Save your money, after market chargers will not charge a TouchPad at the full rate that the HP wall charger that comes with it will do.


----------



## macauman (Jan 19, 2012)

nevertells said:


> Save your money, after market chargers will not charge a TouchPad at the full rate that the HP wall charger that comes with it will do.

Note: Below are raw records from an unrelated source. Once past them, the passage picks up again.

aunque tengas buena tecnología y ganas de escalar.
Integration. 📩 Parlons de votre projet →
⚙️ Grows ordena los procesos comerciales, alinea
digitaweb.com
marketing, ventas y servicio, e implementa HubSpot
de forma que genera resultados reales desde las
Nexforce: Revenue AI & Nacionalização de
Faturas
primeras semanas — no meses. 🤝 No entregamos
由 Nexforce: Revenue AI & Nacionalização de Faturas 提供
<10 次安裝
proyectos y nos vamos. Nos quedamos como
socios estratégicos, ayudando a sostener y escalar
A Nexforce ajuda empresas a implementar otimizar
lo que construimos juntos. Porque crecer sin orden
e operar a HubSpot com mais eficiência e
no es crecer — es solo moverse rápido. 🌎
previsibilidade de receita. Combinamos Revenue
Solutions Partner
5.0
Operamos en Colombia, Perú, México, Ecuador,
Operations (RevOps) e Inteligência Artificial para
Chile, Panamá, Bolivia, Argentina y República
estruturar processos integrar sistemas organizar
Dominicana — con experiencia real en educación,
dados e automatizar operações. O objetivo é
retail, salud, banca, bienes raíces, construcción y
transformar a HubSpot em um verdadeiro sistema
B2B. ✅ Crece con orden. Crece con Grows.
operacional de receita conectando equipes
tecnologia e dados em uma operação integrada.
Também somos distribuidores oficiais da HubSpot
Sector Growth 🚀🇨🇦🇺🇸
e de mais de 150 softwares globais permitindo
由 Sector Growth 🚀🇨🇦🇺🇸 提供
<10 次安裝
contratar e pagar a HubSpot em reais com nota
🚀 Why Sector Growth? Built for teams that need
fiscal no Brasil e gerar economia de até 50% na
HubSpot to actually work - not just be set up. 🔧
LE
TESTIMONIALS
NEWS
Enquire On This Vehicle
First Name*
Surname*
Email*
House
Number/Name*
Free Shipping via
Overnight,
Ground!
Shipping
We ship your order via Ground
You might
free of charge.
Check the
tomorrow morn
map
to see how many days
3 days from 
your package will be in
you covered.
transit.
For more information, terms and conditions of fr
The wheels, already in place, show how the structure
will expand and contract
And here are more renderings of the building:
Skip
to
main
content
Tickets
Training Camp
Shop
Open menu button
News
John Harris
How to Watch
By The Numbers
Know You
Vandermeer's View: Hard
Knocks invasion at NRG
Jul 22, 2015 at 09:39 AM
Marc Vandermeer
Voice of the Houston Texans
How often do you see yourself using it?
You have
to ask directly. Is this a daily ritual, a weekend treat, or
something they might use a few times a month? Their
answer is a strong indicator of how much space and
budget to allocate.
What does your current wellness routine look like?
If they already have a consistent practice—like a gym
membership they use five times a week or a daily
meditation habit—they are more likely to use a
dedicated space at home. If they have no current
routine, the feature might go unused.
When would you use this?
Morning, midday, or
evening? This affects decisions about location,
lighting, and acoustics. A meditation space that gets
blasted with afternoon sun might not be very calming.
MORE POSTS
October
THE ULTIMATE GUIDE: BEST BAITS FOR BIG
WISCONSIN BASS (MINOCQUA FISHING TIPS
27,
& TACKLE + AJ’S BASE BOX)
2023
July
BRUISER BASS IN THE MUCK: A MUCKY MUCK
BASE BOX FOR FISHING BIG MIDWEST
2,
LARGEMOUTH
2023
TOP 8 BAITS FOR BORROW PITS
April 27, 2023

I am just curious. What is the output W, A, V of the stock charger?
EDIT: I saw "external 10W AC adapter" on the spec sheet. I guess as long as it can provide 2.0A and 5.0V, it can charge the touchpad normally. (Normal USB wall charger, like the iphone one, is rated at 1.0A and 5.0V)


----------



## Executor (Jan 15, 2012)

Not sure about the wattage, but the voltage is 5V, same as almost every other USB charger on the planet, and the amperage is 2A. IIRC the stock charger also has the data pins on the USB port shorted, which is how the Touchpad knows it can draw the full 2A from the charger.


----------



## nevertells (Oct 29, 2011)

macauman said:


> I am just curious. What is the output W, A, V of the stock charger?
> EDIT: I saw "external 10W AC adapter" on the spec sheet. I guess as long as it can provide 2.0A and 5.0V, it can charge the touchpad normally. (Normal USB output is rated at 1.0A and 5.0V)


It's a 5.3 volt charger rated at 2 amps. If you know ohms law you can figure out the wattage.







It's actually 10.6 watts. The usb port on computers is actually rated at .5 amps/500 milliamps. Sucks that HP made the TP so it won't charge correctly from a 2 amp aftermarket charger.


----------



## macauman (Jan 19, 2012)

nevertells said:


> It's a 5.3 volt charger rated at 2 amps. If you know ohms law you can figure out the wattage.
> 
> 
> 
> ...


My car charger is 5V at 2.1A which means 10.6W output. Shit, still 0.1W away lol
Oops, the 1V spec is actually my iphone wall charger


----------



## Schultp (Oct 16, 2011)

This link refers to building a TP car charger to deliver 2A but has a lot of discussion about why a standard charger rated for 2A won't actually deliver the 2A without modification. I have ordered some parts and will be doing this mod myself.

http://forums.webosnation.com/hp-touchpad-accessories/293481-there-car-charger-will-work-touchpad.html

Paul


----------



## simpat1zq (Oct 13, 2011)

I have this battery for my laptop, and it lasts forever. It's one of the bigger ones that I coudl find.


----------



## nevertells (Oct 29, 2011)

Schultp said:


> This link refers to building a TP car charger to deliver 2A but has a lot of discussion about why a standard charger rated for 2A won't actually deliver the 2A without modification. I have ordered some parts and will be doing this mod myself.
> 
> http://forums.webosn...k-touchpad.html
> 
> Paul


On an after market wall charger or a car charger?


----------